Indeed, Dark Age of Camelot was a direct successor to the Darkness Falls MUDs. Its gameplay was essentially the same, it just rendered the world in 3D rather than text.
ecdavis
·4 lata temu·discuss
It's very accessible. If you can grok the first 30 minutes of this talk you can grok the book: https://www.youtube.com/watch?v=VdqhHKjepiE

Strong recommend, if only to understand how RimWorld was designed and built.
ecdavis
·4 lata temu·discuss
Highly complex, in-depth, system simulation is like a siren song for game developers and players alike.
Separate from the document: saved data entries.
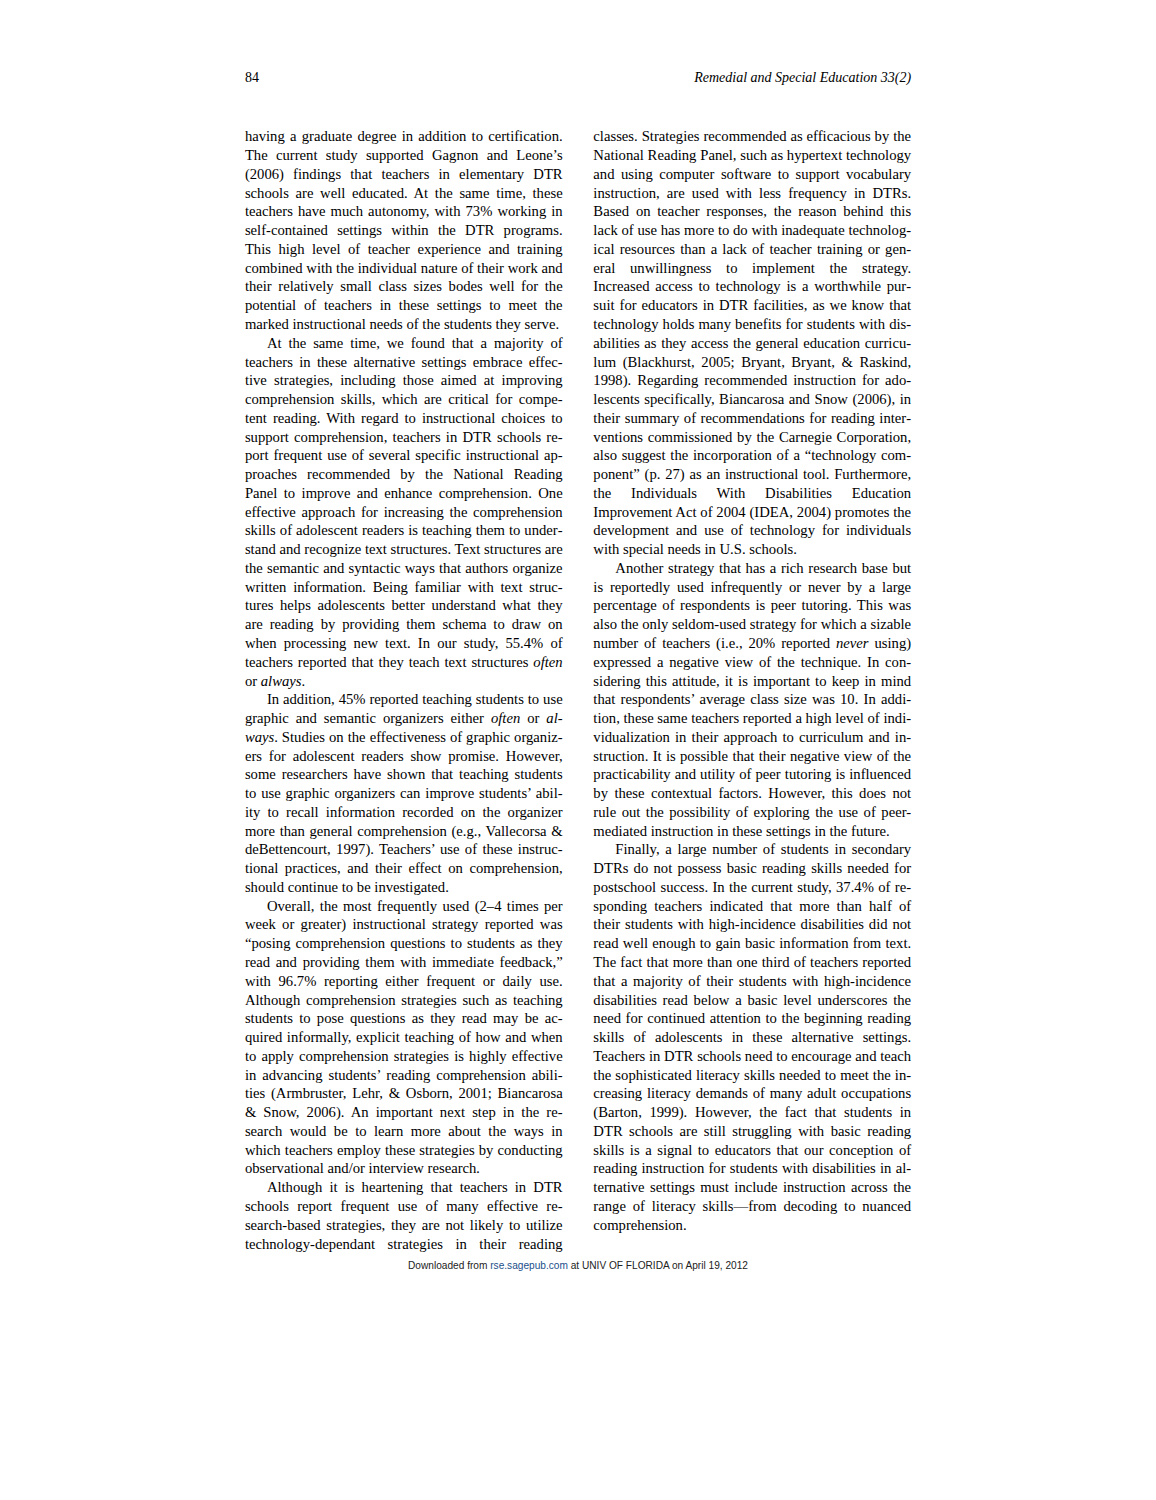84 Remedial and Special Education 33(2)
having a graduate degree in addition to certification. The current study supported Gagnon and Leone’s (2006) findings that teachers in elementary DTR schools are well educated. At the same time, these teachers have much autonomy, with 73% working in self-contained settings within the DTR programs. This high level of teacher experience and training combined with the individual nature of their work and their relatively small class sizes bodes well for the potential of teachers in these settings to meet the marked instructional needs of the students they serve.
At the same time, we found that a majority of teachers in these alternative settings embrace effective strategies, including those aimed at improving comprehension skills, which are critical for competent reading. With regard to instructional choices to support comprehension, teachers in DTR schools report frequent use of several specific instructional approaches recommended by the National Reading Panel to improve and enhance comprehension. One effective approach for increasing the comprehension skills of adolescent readers is teaching them to understand and recognize text structures. Text structures are the semantic and syntactic ways that authors organize written information. Being familiar with text structures helps adolescents better understand what they are reading by providing them schema to draw on when processing new text. In our study, 55.4% of teachers reported that they teach text structures often or always.
In addition, 45% reported teaching students to use graphic and semantic organizers either often or always. Studies on the effectiveness of graphic organizers for adolescent readers show promise. However, some researchers have shown that teaching students to use graphic organizers can improve students’ ability to recall information recorded on the organizer more than general comprehension (e.g., Vallecorsa & deBettencourt, 1997). Teachers’ use of these instructional practices, and their effect on comprehension, should continue to be investigated.
Overall, the most frequently used (2–4 times per week or greater) instructional strategy reported was “posing comprehension questions to students as they read and providing them with immediate feedback,” with 96.7% reporting either frequent or daily use. Although comprehension strategies such as teaching students to pose questions as they read may be acquired informally, explicit teaching of how and when to apply comprehension strategies is highly effective in advancing students’ reading comprehension abilities (Armbruster, Lehr, & Osborn, 2001; Biancarosa & Snow, 2006). An important next step in the research would be to learn more about the ways in which teachers employ these strategies by conducting observational and/or interview research.
Although it is heartening that teachers in DTR schools report frequent use of many effective research-based strategies, they are not likely to utilize technology-dependant strategies in their reading classes. Strategies recommended as efficacious by the National Reading Panel, such as hypertext technology and using computer software to support vocabulary instruction, are used with less frequency in DTRs. Based on teacher responses, the reason behind this lack of use has more to do with inadequate technological resources than a lack of teacher training or general unwillingness to implement the strategy. Increased access to technology is a worthwhile pursuit for educators in DTR facilities, as we know that technology holds many benefits for students with disabilities as they access the general education curriculum (Blackhurst, 2005; Bryant, Bryant, & Raskind, 1998). Regarding recommended instruction for adolescents specifically, Biancarosa and Snow (2006), in their summary of recommendations for reading interventions commissioned by the Carnegie Corporation, also suggest the incorporation of a “technology component” (p. 27) as an instructional tool. Furthermore, the Individuals With Disabilities Education Improvement Act of 2004 (IDEA, 2004) promotes the development and use of technology for individuals with special needs in U.S. schools.
Another strategy that has a rich research base but is reportedly used infrequently or never by a large percentage of respondents is peer tutoring. This was also the only seldom-used strategy for which a sizable number of teachers (i.e., 20% reported never using) expressed a negative view of the technique. In considering this attitude, it is important to keep in mind that respondents’ average class size was 10. In addition, these same teachers reported a high level of individualization in their approach to curriculum and instruction. It is possible that their negative view of the practicability and utility of peer tutoring is influenced by these contextual factors. However, this does not rule out the possibility of exploring the use of peer-mediated instruction in these settings in the future.
Finally, a large number of students in secondary DTRs do not possess basic reading skills needed for postschool success. In the current study, 37.4% of responding teachers indicated that more than half of their students with high-incidence disabilities did not read well enough to gain basic information from text. The fact that more than one third of teachers reported that a majority of their students with high-incidence disabilities read below a basic level underscores the need for continued attention to the beginning reading skills of adolescents in these alternative settings. Teachers in DTR schools need to encourage and teach the sophisticated literacy skills needed to meet the increasing literacy demands of many adult occupations (Barton, 1999). However, the fact that students in DTR schools are still struggling with basic reading skills is a signal to educators that our conception of reading instruction for students with disabilities in alternative settings must include instruction across the range of literacy skills—from decoding to nuanced comprehension.
Downloaded from rse.sagepub.com at UNIV OF FLORIDA on April 19, 2012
There's this perception that an amazing simulation will be the basis for an amazing game.

In practice, high-quality simulations seem to be interesting but not all that fun. See: F.E.A.R.'s Goal-Oriented Action Planning (https://alumni.media.mit.edu/~jorkin/goap.html) which had to be modified to broadcast its intent to the player, because play-testers felt the game was unfair and that the A.I. was cheating.

And it also seems like players can't really tell the difference between a sophisticated simulation and a handful of heuristics with some calls to random() thrown in. From the perspective of a player who does not know how the simulation works, the latter can _seem_ like the output of a complex system. See: _Designing Games_ by Tynan Sylvester, developer of RimWorld (https://tynansylvester.com/book/).

Dwarf Fortress, I think, is the exception which proves this rule.

Anyway, I think simulations like this are really cool to build, but hard to turn into a fun game.
ecdavis
·4 lata temu·discuss
I don't watch baseball, but I always assumed MLB.tv and NHL.tv used the same technology.

The way NHL.tv used to work, the blackout check would be done when you opened the stream. So you could connect to a VPN in, say, Germany, start the stream, then disconnect the VPN and after a brief interruption the playback would continue. If you did the VPN connection from your router you could stream from any device, too.

Funny thing, the ads always seemed to know exactly what market you were in.